▶ Passage given:
++++++++++++++++++++

November.27.2014 0 Comments

nigeria-bankingTechnology experts have predicted that by year 2025 to 2030, a market economy could readily emerge without banks, as we have traditionally known them. Consequently, they urged banks in the region to embrace technology and redefine their operations models to meet the emerging demographic and social change or lose relevance, as more core banking services would be delivered outside the regulated banking industry.

The experts warned that the current shape and makeup of the banking industry in Africa and particularly in Nigeria is inevitably going to change. The sheer scope and speed of evolution in customer behaviour, technology, changing market dynamics and aggressive non-bank competitors such as telcos and technology companies mean banking in the future cannot simply be a continuation of banking as it has been.

Scores of industry stakeholders including bankers, financial analysts, media, risks analysts and financial technologists who gathered in Lagos at the eNNovators Breakfast Series (EBS) 10, organised by Financial Technology Magazine agreed that for banks to continue to be relevant, management of the banks should invest heavily in technology, rediscover and reassert their roles in society and connect with millennial generation aspirations.

++++++++++++++++++++

▶ Provided records:
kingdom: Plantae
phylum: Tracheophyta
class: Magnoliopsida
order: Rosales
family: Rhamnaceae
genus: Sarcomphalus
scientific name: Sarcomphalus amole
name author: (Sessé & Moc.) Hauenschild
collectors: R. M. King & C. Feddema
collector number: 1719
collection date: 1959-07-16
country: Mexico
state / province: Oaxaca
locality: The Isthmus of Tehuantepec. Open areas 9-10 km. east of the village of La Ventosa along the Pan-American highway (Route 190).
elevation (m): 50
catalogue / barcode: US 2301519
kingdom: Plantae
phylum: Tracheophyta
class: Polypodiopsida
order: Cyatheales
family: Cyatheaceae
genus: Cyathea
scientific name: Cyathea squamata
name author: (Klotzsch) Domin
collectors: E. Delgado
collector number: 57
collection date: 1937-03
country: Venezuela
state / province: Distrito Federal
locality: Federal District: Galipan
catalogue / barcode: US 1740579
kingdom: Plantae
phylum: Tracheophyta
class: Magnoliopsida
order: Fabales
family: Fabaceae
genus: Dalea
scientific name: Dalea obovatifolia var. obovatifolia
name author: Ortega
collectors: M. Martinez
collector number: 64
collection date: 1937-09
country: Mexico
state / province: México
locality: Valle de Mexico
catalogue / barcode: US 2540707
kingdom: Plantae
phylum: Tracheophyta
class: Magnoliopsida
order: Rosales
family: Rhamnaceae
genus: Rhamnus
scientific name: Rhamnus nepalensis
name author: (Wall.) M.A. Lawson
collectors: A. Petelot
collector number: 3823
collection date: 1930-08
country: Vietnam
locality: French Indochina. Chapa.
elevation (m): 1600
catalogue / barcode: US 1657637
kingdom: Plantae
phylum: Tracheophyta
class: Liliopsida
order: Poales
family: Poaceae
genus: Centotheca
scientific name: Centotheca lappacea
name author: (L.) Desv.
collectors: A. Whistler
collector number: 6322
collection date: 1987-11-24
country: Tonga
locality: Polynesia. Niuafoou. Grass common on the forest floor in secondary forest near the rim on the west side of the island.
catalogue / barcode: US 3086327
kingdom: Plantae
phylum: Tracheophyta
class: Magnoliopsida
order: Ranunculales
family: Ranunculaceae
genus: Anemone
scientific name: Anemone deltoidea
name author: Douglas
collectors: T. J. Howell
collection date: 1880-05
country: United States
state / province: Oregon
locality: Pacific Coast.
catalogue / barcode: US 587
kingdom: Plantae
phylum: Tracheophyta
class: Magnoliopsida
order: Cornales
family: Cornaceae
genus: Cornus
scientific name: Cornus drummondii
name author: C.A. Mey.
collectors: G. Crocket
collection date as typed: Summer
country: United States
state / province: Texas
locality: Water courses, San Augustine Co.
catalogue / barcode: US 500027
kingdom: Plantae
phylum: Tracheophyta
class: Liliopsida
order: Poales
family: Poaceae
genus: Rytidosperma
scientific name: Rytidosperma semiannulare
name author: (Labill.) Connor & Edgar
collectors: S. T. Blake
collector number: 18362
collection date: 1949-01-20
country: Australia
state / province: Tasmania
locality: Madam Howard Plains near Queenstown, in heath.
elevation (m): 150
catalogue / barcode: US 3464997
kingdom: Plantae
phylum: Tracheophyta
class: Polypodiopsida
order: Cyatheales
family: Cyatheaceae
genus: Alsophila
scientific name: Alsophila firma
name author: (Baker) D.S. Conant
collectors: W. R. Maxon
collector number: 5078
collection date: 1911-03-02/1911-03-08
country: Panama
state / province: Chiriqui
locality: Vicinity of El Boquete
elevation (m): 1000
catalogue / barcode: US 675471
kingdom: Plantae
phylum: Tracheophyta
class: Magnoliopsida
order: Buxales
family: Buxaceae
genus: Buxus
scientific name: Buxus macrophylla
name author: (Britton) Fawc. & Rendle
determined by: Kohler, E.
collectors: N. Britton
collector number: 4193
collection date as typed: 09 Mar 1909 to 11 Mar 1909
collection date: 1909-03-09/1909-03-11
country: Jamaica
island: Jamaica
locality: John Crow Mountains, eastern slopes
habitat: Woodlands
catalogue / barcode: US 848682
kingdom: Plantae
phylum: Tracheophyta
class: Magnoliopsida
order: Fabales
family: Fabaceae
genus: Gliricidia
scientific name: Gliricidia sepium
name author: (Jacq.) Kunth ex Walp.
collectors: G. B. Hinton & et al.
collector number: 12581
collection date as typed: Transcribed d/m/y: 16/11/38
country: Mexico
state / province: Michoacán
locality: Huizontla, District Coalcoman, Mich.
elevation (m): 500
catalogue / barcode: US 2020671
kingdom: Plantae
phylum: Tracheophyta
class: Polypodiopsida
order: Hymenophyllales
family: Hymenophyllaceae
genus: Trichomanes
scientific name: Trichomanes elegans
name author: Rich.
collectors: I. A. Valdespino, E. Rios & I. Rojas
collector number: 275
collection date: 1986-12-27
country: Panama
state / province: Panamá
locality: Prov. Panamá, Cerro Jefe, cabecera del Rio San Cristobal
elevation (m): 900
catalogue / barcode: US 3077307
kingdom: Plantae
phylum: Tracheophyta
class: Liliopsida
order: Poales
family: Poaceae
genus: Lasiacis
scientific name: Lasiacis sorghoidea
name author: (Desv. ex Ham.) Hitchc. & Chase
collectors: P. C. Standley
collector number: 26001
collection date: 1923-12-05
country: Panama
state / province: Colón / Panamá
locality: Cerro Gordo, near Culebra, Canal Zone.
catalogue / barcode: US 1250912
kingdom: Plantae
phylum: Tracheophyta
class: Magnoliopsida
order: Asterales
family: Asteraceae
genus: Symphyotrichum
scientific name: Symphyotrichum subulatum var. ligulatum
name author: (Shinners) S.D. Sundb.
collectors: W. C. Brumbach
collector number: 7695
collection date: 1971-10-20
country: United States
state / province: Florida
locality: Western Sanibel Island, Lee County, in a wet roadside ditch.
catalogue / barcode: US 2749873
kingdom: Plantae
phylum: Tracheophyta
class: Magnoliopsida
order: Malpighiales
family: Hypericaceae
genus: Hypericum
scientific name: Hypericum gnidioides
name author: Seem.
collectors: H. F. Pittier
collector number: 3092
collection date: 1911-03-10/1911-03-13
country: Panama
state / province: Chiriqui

++++++++++++++++++++

▶ Tasks to carry out:
1. Can you quote everything in the banking article from "nigeria-bankingTechnology experts have" down to "it has been."?
2. Could you continue the article on the future of banking in Nigeria from the point where it stops?

▶ Exercise results:
1.
nigeria-bankingTechnology experts have predicted that by year 2025 to 2030, a market economy could readily emerge without banks, as we have traditionally known them. Consequently, they urged banks in the region to embrace technology and redefine their operations models to meet the emerging demographic and social change or lose relevance, as more core banking services would be delivered outside the regulated banking industry.

The experts warned that the current shape and makeup of the banking industry in Africa and particularly in Nigeria is inevitably going to change. The sheer scope and speed of evolution in customer behaviour, technology, changing market dynamics and aggressive non-bank competitors such as telcos and technology companies mean banking in the future cannot simply be a continuation of banking as it has been.

2.
Experts at the interactive knowledge-sharing EBS, which has as its theme ‘2025: the End of Banking as We Know it’, agreed that Central Banks across Africa require a radical orientation. They informed that Central Banks need to change their mindset and approach, as at present, banking regulators appear to be focused on tactical responses and their strategic objectives for the future of banks and banking are clouded by political expediency and the ‘too big to fail’ debate.

CEO of Innovectives, an e-payment company, Emmanuel Agha, who presented the lead paper, which is a summary of Pricewater House Coopers (PwC)’ research on ‘The future shape of banking – Time for reformation of banking institutions’, explained that banks are facing rapid and irreversible changes of which the current models are no longer sustainable into the future.

According to him, while the PwC paper did not look at the end of banking as a grouping of services focused on meeting financial needs, it is imperative to look at the end of banking and banks as we currently know them. He warned that a failure to adapt could also mean the end of some regulatory bodies and instruments.

Agha argued that: “The challenges and dilemmas posed by the parallel changes in technology, customers and revolution are not confined to the incumbent banks or even the non-bank pretenders. Banking policy and regulatory community would face its own challenges and struggle for relevance”.